═══ Record excerpts
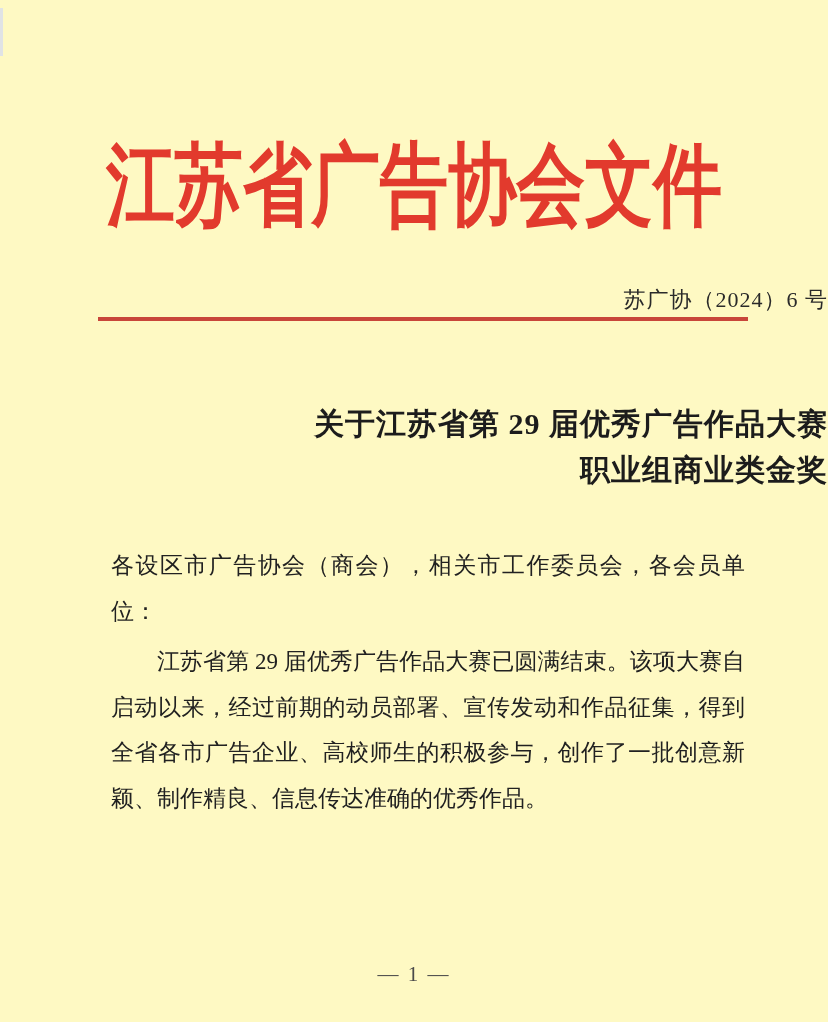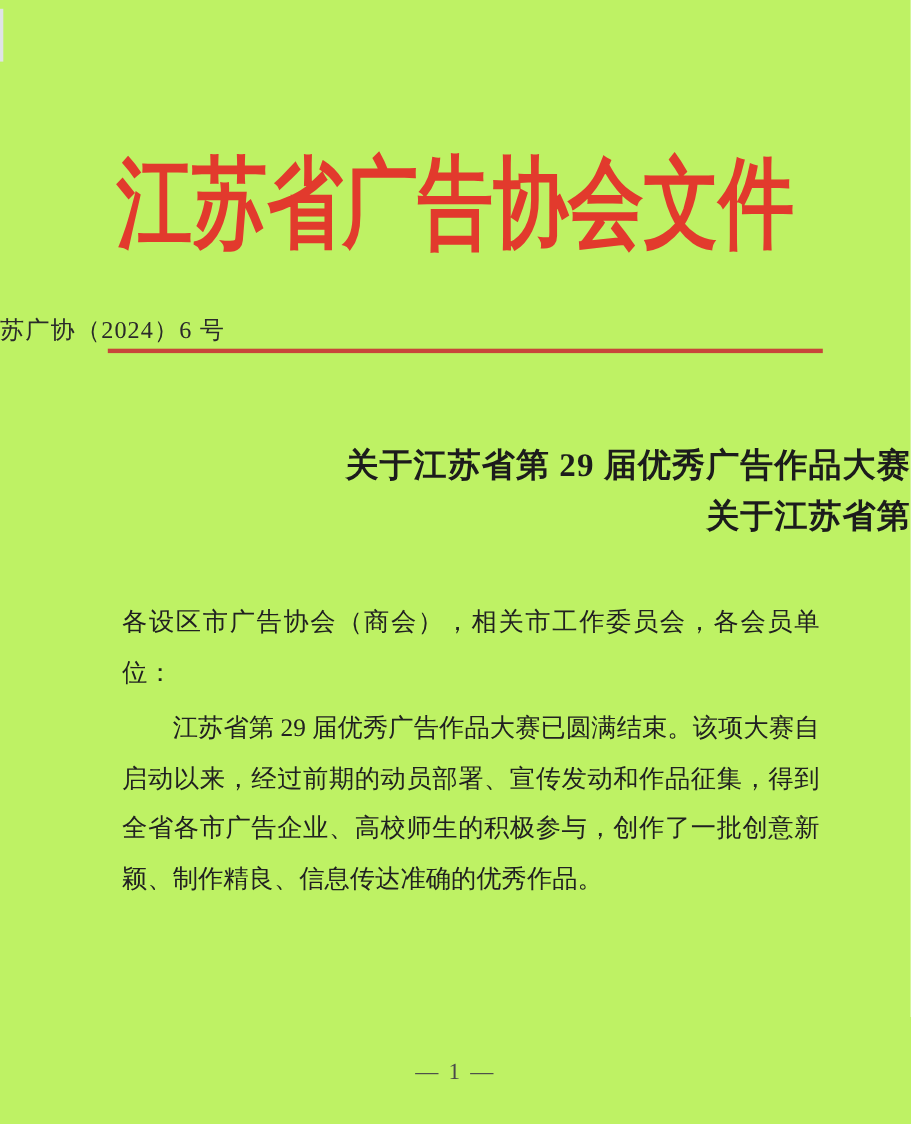--- a/index.html
+++ b/index.html
@@ -9,21 +9,21 @@
   }
   html, body {
     margin: 0;
     padding: 0;
     background: #ffffff;
   }
   .page {
     position: relative;
     width: 828px;
     height: 1022px;
-    background: #bef264;
+    background: #fef9c3;
     overflow: hidden;
     font-family: "Liberation Serif", "DejaVu Serif", serif;
   }
   .scan-artifact {
     position: absolute;
     left: 0;
     top: 8px;
     width: 3px;
     height: 48px;
     background: #e0e3e5;
@@ -39,21 +39,21 @@
     font-weight: 900;
     color: var(--header-red);
     transform: scaleX(0.76);
     white-space: nowrap;
   }
   .doc-number {
     position: absolute;
     top: 286px;
     left: 0;
     width: 100%;
-    text-align: left;
+    text-align: right;
     font-size: 22px;
     line-height: 28px;
     color: #2a2a2a;
     letter-spacing: 1px;
   }
   .red-rule {
     position: absolute;
     top: 317px;
     left: 98px;
     width: 650px;
@@ -109,21 +109,21 @@
   <div class="scan-artifact"></div>
 
   <div class="letterhead">江苏省广告协会文件</div>
 
   <div class="doc-number">苏广协（2024）6 号</div>
 
   <div class="red-rule"></div>
 
   <div class="doc-title">
     <div>关于江苏省第 29 届优秀广告作品大赛</div>
-    <div>关于江苏省第</div>
+    <div>职业组商业类金奖</div>
   </div>
 
   <div class="body-text">
     <p class="salutation">各设区市广告协会（商会），相关市工作委员会，各会员单位：</p>
     <p class="indented">江苏省第 29 届优秀广告作品大赛已圆满结束。该项大赛自启动以来，经过前期的动员部署、宣传发动和作品征集，得到全省各市广告企业、高校师生的积极参与，创作了一批创意新颖、制作精良、信息传达准确的优秀作品。</p>
   </div>
 
   <div class="page-footer">— 1 —</div>
 
 </div>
══════
- Task objective
Each line in the records above that contains the word "artifact" must be copied.

- Finished exercise
   .scan-artifact {
   <div class="scan-artifact"></div>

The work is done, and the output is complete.